Brooklyn Week kicked off with Kimmel on Colbert’s stage, reading Trump’s Oscar meltdown verbatim: “Has there ever been a worse host than Jimmy Kimmel? His opening was that of a less than average person trying too hard…” The crowd howled as Kimmel deadpanned, “Thank you for watching, President Trump. Isn’t it past your jail time?” Jodie Foster doubled over; Robert Downey Jr. fist-pumped. Cut to Colbert on Kimmel’s set, reenacting Trump’s Asia tour gift haul—a gold crown from South Korea’s Yoon Suk Yeol, symbolizing “the golden age of the Korea-US alliance.” “They’re buttering him up like a Thanksgiving turkey,” Colbert smirked. “Gold burger? Gold TV? Next: Spray-paint Melania gold—she died in *Goldfinger* for less.” The sync? Perfect—both screens split for a stereo “Go f*** yourself, Donald!” from Colbert, bleeped but beaming nationwide.

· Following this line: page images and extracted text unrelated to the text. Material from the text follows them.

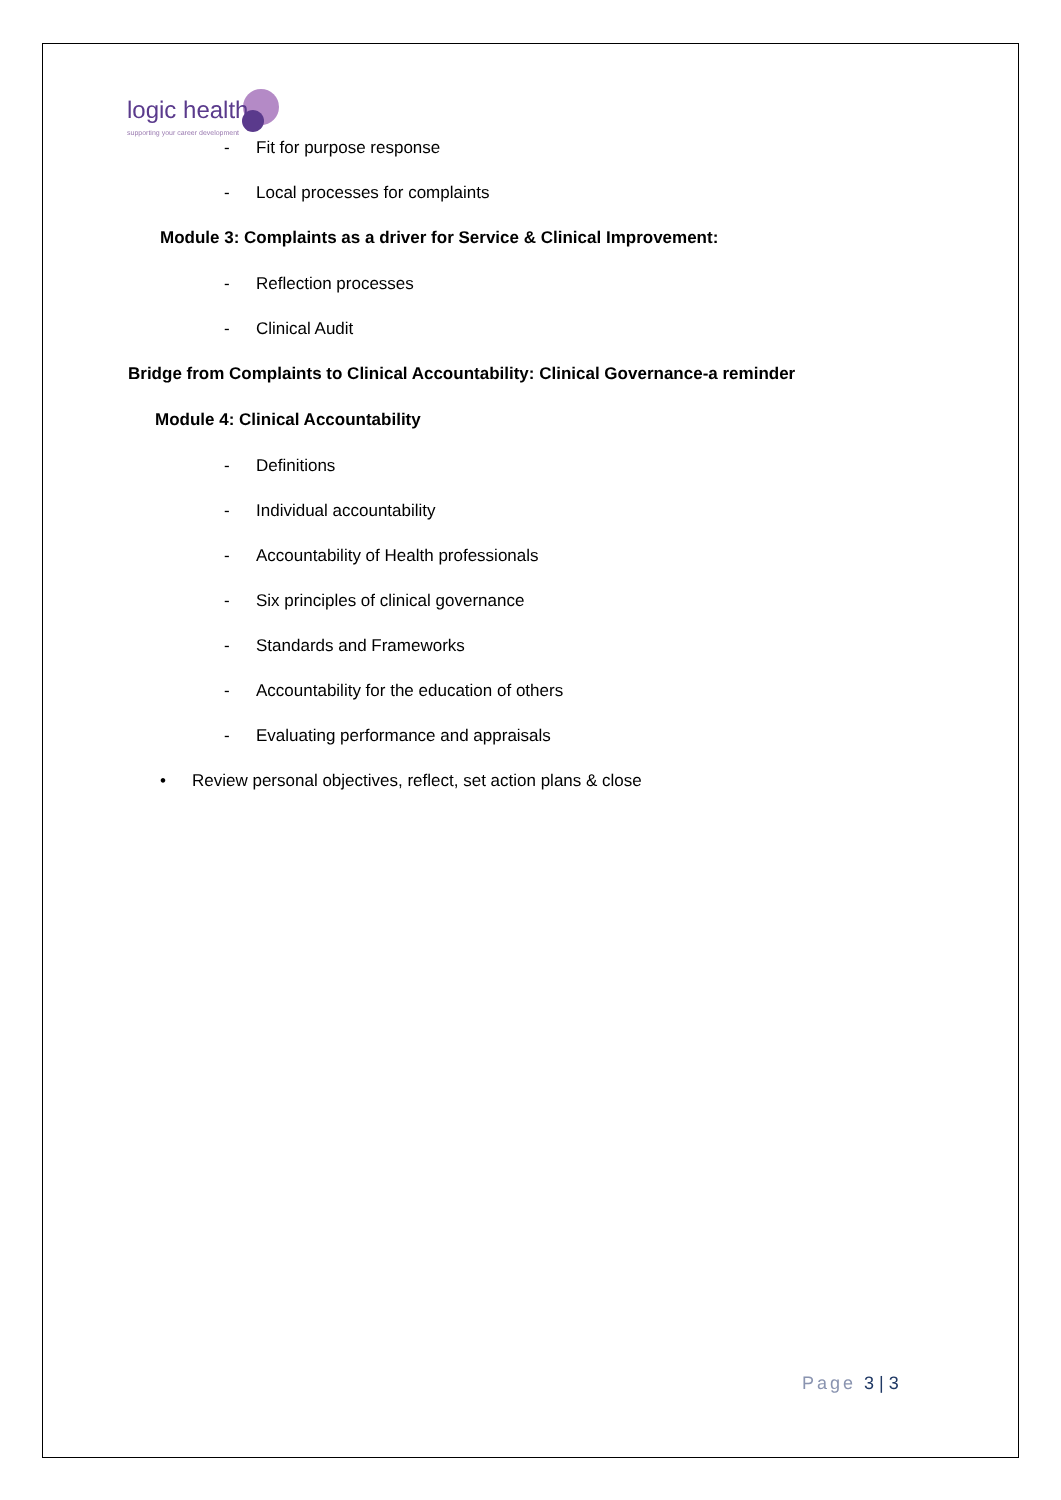logic health
supporting your career development
- Fit for purpose response
- Local processes for complaints
Module 3: Complaints as a driver for Service & Clinical Improvement:
- Reflection processes
- Clinical Audit
Bridge from Complaints to Clinical Accountability: Clinical Governance-a reminder
Module 4: Clinical Accountability
- Definitions
- Individual accountability
- Accountability of Health professionals
- Six principles of clinical governance
- Standards and Frameworks
- Accountability for the education of others
- Evaluating performance and appraisals
• Review personal objectives, reflect, set action plans & close
Page 3 | 3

Trump’s obsession? Pathological. Seven months post-2024 Oscars, he reposted Kimmel clips with “What a dope!”—confusing Jimmy with Al Pacino’s envelope flub. “He thinks this is his house,” Kimmel fired back. “You’re not OJ; you’re Kato Kaelin.” Colbert piled on Trump’s “low IQ” challenge to AOC and Jasmine Crockett: “Pattern? Women of color. But hey, Trump’s brain is bigly—holds all five of his rally jokes: Crooked Hillary, Sleepy Joe, fake news…” The duo dusted off classics: Kimmel’s Biff Tannen parallel (“Rooting for the bully? I’m Team Marty”), Colbert’s 2017 Nambia-murderers skit (“Muterers from Nambia stealing our hamburgers!”). Even David Letterman emerged from retirement: “You can’t fire comics for sucking up to an authoritarian.”
Backlash? Trump’s FCC threats boomeranged—Nielsen clocked 12.7M combined viewers, up 40% from averages. AOC retweeted: “Late-night heroes exposing the clown car.” MAGA howled “censorship!” but tuned in anyway. Colbert’s finale? “I’m the martyr—view’s fantastic. I can see Mar-a-Lago.” Kimmel capped: “Trump’s boring. We? We’re just getting started.”
This stereo smackdown isn’t laughs—it’s lightning in a bottle, comedy as coup. Crowned king of grudges or cancelled clown?